The present study was undertaken to determine whether treatment with
chlorpromazine accelerates the depletion of tissue stores of
flavin adenine dinucleotide during dietary
riboflavin deficiency. These investigations derived their impetus from earlier findings that low doses of
chlorpromazine in rats fed abundant
riboflavin increase urinary
riboflavin excretion and reduce hepatic
flavin stores. From 6 to 10 days after beginning to feed on a
riboflavin-deficient diet, rats treated with
chlorpromazine, 2 mg/kg
body weight twice daily, had approximately twice the urinary
riboflavin excretion of that of pair-fed saline-treated controls.
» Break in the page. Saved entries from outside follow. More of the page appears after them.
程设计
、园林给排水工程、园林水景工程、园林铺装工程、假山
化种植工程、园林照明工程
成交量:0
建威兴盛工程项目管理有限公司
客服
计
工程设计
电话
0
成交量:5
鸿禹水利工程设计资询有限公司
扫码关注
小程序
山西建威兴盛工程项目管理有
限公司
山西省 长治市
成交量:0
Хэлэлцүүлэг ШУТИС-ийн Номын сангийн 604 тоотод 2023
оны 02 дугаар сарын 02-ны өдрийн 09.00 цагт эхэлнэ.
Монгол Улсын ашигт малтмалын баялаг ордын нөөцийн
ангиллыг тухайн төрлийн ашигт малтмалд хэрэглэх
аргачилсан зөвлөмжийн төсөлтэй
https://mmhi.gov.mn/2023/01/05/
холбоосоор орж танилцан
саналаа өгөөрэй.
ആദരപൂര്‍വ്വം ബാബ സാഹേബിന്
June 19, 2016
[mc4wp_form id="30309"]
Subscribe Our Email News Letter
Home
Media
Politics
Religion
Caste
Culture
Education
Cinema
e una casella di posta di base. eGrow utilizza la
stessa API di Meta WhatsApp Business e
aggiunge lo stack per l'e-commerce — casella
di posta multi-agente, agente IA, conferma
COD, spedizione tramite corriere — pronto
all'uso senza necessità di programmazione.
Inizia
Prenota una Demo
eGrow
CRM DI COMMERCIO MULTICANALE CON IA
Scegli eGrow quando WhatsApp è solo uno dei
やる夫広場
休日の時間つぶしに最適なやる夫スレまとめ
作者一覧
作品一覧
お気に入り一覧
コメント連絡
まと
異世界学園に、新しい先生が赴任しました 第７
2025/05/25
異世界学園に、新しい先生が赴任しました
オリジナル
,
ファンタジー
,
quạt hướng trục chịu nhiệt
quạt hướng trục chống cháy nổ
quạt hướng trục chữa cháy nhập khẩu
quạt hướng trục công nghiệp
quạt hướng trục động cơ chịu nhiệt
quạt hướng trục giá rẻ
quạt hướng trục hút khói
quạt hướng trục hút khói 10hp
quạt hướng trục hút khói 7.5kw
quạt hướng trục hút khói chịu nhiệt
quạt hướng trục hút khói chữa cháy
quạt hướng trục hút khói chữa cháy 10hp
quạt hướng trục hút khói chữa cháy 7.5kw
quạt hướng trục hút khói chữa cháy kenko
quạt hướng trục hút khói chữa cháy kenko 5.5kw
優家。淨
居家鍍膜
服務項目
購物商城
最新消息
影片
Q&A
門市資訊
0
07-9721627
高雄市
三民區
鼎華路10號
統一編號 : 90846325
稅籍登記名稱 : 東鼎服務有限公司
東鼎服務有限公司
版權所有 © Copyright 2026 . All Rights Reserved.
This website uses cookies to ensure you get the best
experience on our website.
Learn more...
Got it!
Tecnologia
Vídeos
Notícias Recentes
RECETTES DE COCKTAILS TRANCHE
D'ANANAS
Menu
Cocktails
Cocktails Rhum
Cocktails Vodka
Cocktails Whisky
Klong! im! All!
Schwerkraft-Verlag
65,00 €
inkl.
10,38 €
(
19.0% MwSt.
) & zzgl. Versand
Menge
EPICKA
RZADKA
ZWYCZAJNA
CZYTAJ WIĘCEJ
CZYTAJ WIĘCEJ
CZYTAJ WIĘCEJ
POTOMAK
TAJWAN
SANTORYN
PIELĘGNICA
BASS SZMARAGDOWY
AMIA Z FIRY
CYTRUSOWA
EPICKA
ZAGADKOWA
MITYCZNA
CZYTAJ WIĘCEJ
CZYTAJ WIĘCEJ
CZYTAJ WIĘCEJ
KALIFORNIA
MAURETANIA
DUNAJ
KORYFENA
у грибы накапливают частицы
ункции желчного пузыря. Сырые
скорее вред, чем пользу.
When the
riboflavin-deficient diets and
chlorpromazine treatments were extended for 3 weeks and the animals killed,
FAD levels in liver, kidney, and heart were markedly lower in
drug-treated than in saline-treated animals. When studies were extended for 7 weeks, tissue
FAD levels in saline-treated animals declined further and were equal to those of
chlorpromazine-treated rats after only 3 weeks of dietary deficiency. Thus,
chlorpromazine treatment accelerated urinary
riboflavin loss and accelerated tissue depletion of
FAD levels during dietary
riboflavin deficiency. Brain levels of
FAD by contrast were relatively resistant to both dietary
riboflavin withdrawal and treatment with
chlorpromazine. Subsequent studies showed that urinary
riboflavin excretion began to increase within 6 hr of treatment with
chlorpromazine. It is concluded that significant
riboflavin depletion occurs following treatment with low doses of
chlorpromazine, both in animals fed a normal diet and in animals fed a
riboflavin-deficient diet, particularly during the early stages of deficiency.